ImpresS: understanding the impact of research
We have developed a scientific approach: ImpresS (Impact of Research in the South). It comprises a set of stages and participatory tools that allow a group of partners:
to understand the impact pathway of an innovation process in which they have been involved (ImpresS ex post), or
to work together to build a shared, clear vision of the potential and likely impact pathways of a planned operation (ImpresS ex ante).
Analysing impact: ImpresS ex post
ImpresS ex-post enables scientists to analyse the contribution of research to the societal impacts of the innovation processes in which it participates. The method is participatory: the main stakeholders in the innovation concerned are associated with designing, assessing and analysing impacts. ImpresS ex-post was built based on four pilot studies and 13 case studies. A methodological guide, available in English, French and Spanish, describes the ImpresS ex post method in order to facilitate its use by CIRAD teams and their partners in the South.
ImpresS ex-ante aims to build a shared vision of the desired impact pathway(s) of an intervention, by putting stakeholders centre-stage when designing operations involving research. It serves to fuel joint construction of the way in which research contributes to the emergence of societal and environmental impacts. It also serves to reflect on how its interactions with various players influence the changes that contribute to those impacts. The ImpresS ex ante methodogical guide below is also available in French and Spanish.
CIRAD has chosen to document, rigorously and transparently, the way in which it, with other players, contributes to generating change and impact.
It does this in two ways, with complementary impact stories:
Summaries of ImpresS ex post case studies (produced using the ImpresS ex post method) provide scientific support for the impact pathways to which our research contributes;
Stories of change describe the changes resulting from research. They are backed by testimonials from various stakeholders.

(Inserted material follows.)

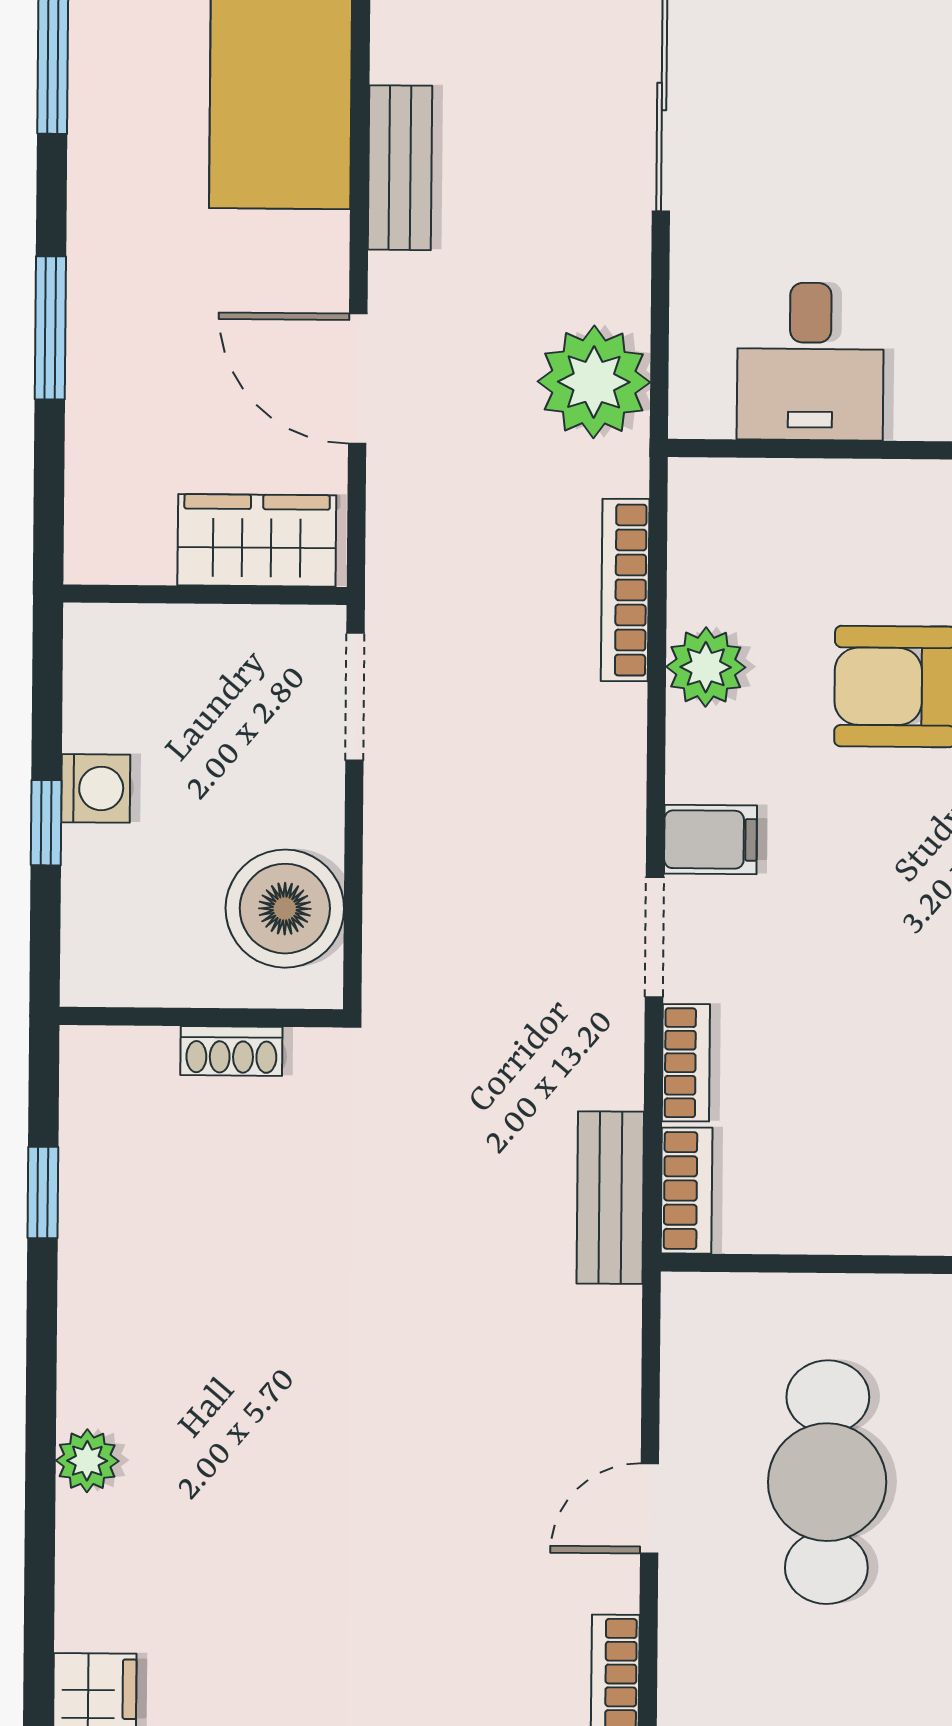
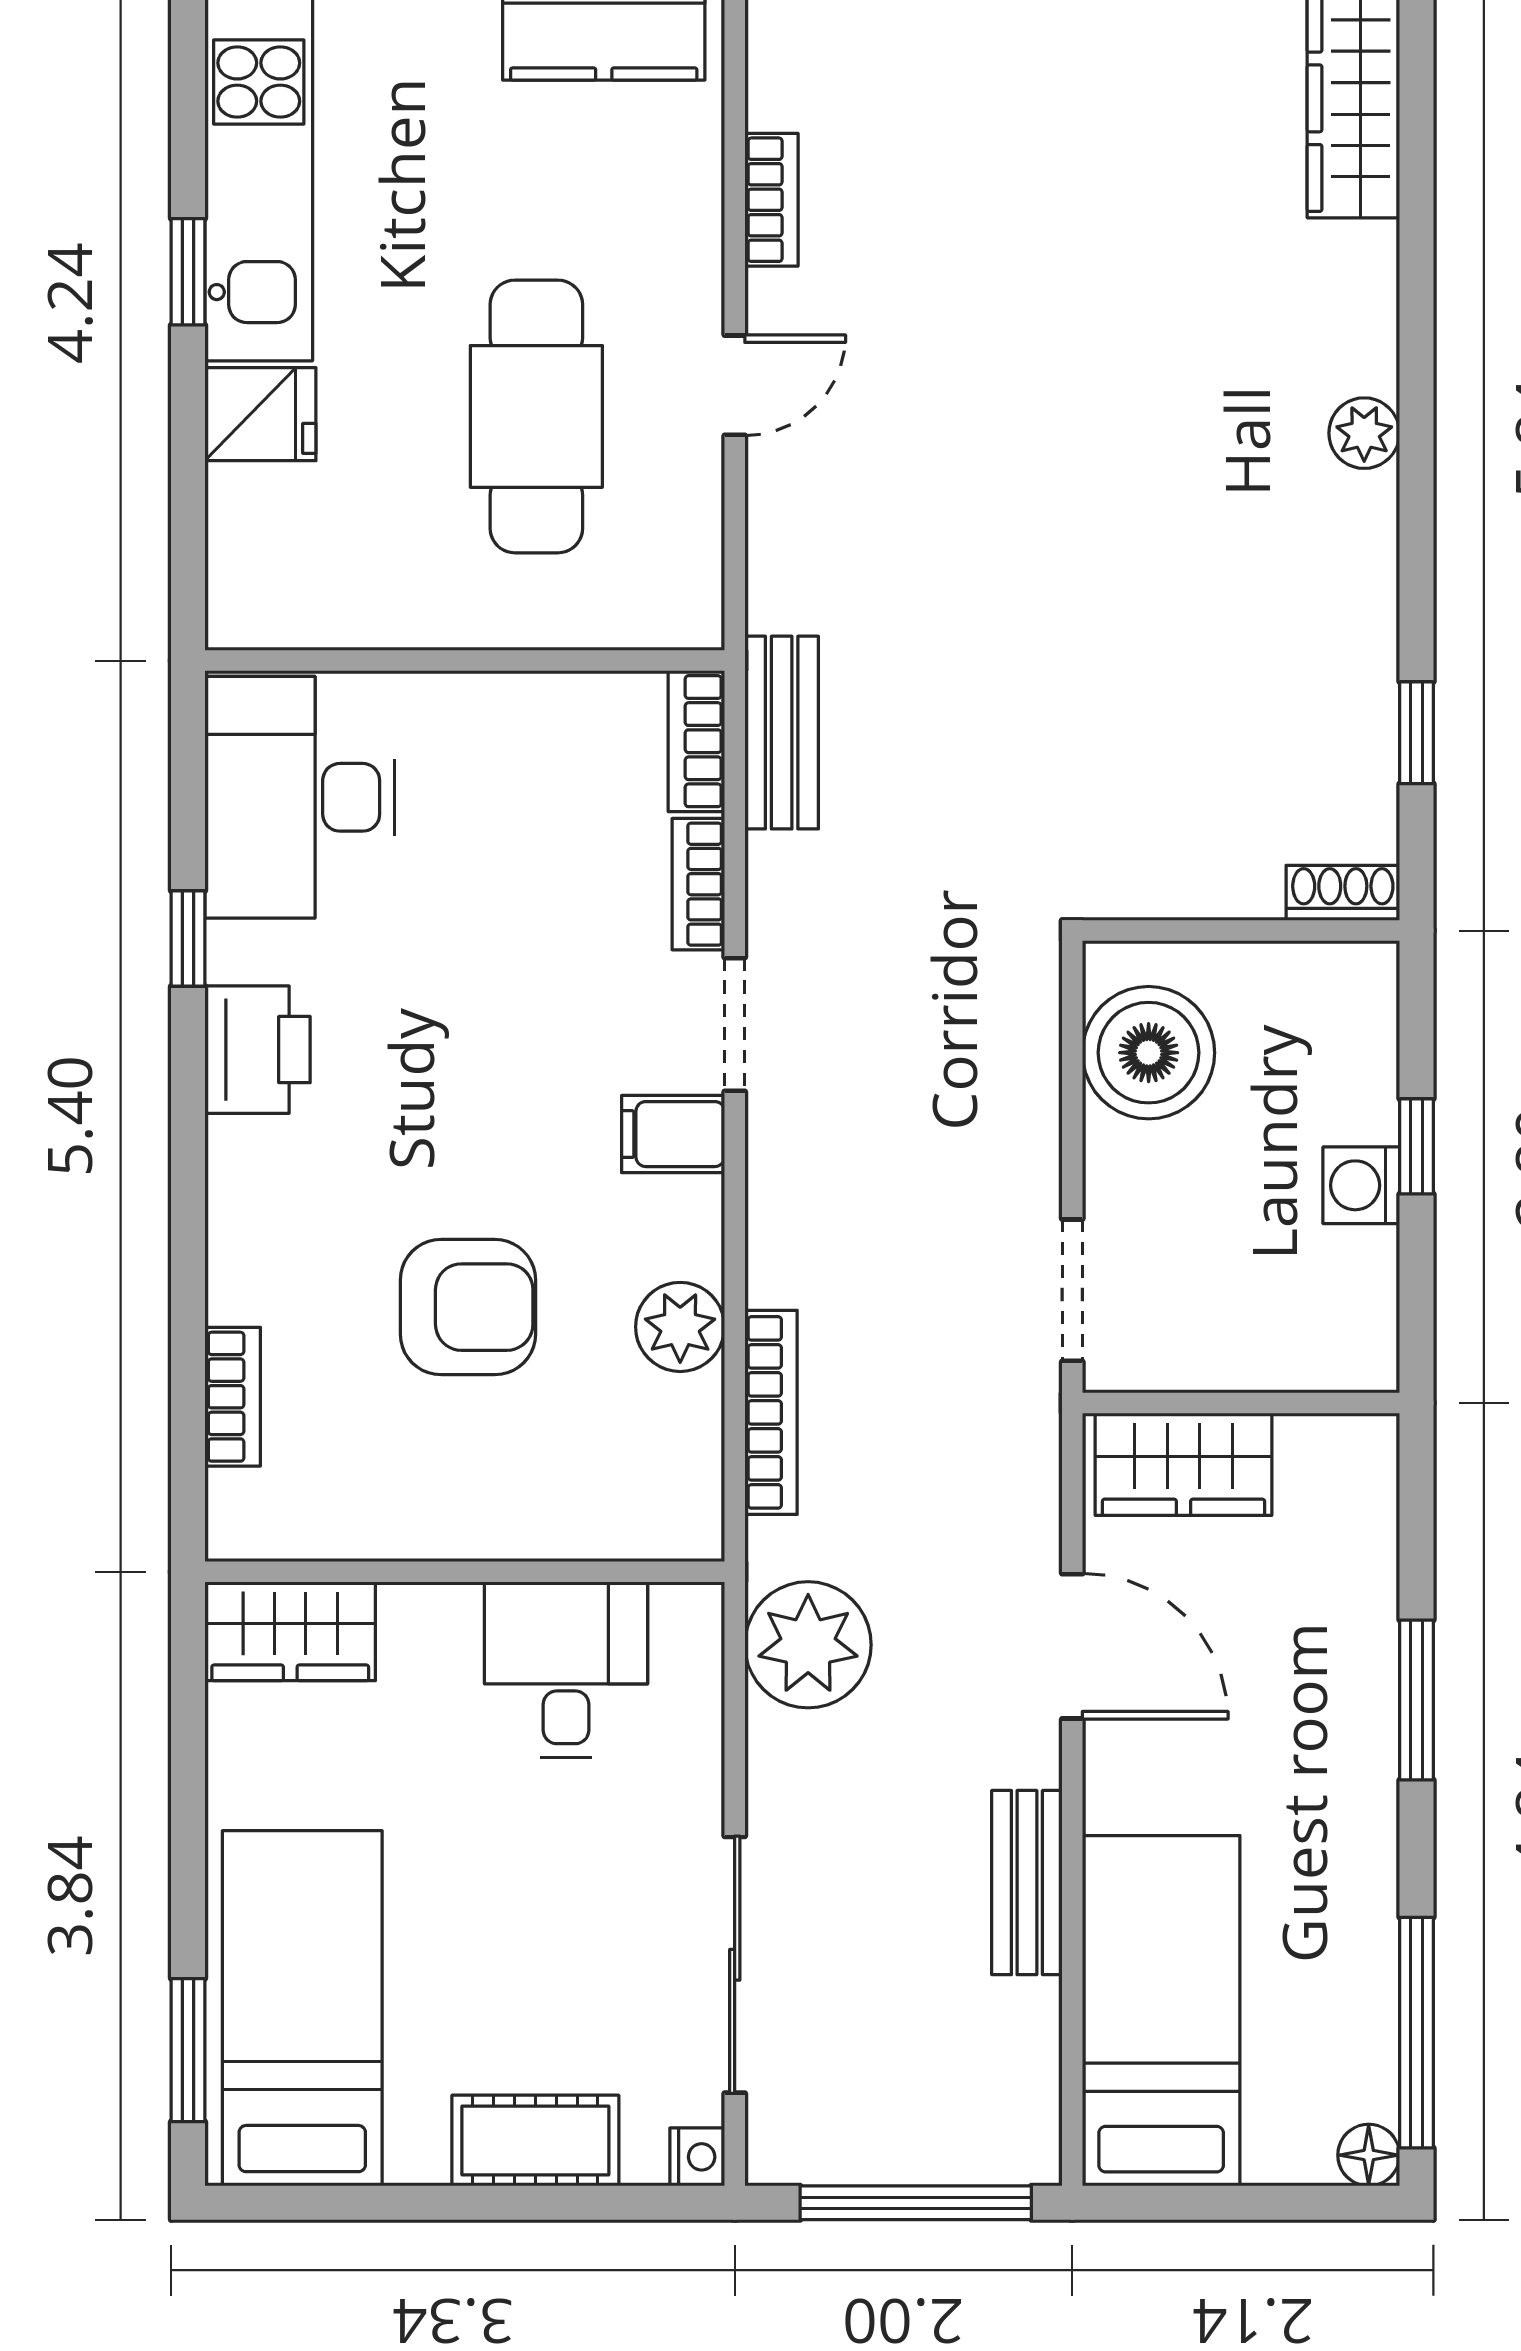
shoe rack: (231, 1051) -> (1343, 893), moved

The CIRAD livestock hub, founded in 1987, is supporting the development of cattle farming in Réunion. Its more than thirty years of work have been assessed using the ImpresS ex post method developed by CIRAD, a participatory, iterative method that analyses innovation processes over the long term. The assessment highlighted the main contributions research has made to change and impact, and resulted in recommendations for better co-construction and appropriation of its outputs.
French bananas, which are grown in the French West Indies, are the fruits of a long history, fraught with difficulties, that CIRAD has supported over the years. Forty years that have revolutionized banana growing and seen biodiversity return to banana plantations.
In sub-Saharan Africa, tsetse flies spread diseases that are lethal for both humans and animals. In Senegal, CIRAD worked with ISRA and the country's veterinary services to adapt an existing technique aimed at eradicating the tsetse fly by releasing sterile males in infested zones. The scientists involved used a modelling tool to simulate the impact of their work between now and 2030. There should be a direct impact on herd health, and that impact could subsequently be broadened to encompass other diseases and new livestock farming practices.
Contributing to a more sustainable world
Our work has one final aim: to help build capacity in tropical and Mediterranean countries to adapt, learn and innovate, in order to achieve the sustainable development goals (SDGs). Achieving those goals calls for appropriate innovations, in other words a major contribution from science. The challenges involved are particularly ambitious for tropical and Mediterranean countries.
Of the 17 sustainable development goals aimed at ending poverty, fighting inequality and injustice, coping with climate change and building a shared world by 2030, CIRAD is focusing on SDG1 (No poverty) and 2 (Zero hunger). These objectives will be achieved through partnerships and scientific cooperation (SDG17), enabling innovations and sustainable impacts for responsible agricultural production and consumption (SDG12). As the SDGs are interdependent, CIRAD is also contributing to SDG3 (Health), SDG4 (Education), SDG6 (Water), SDG13 (Climate change) and SDG15 (Life on land).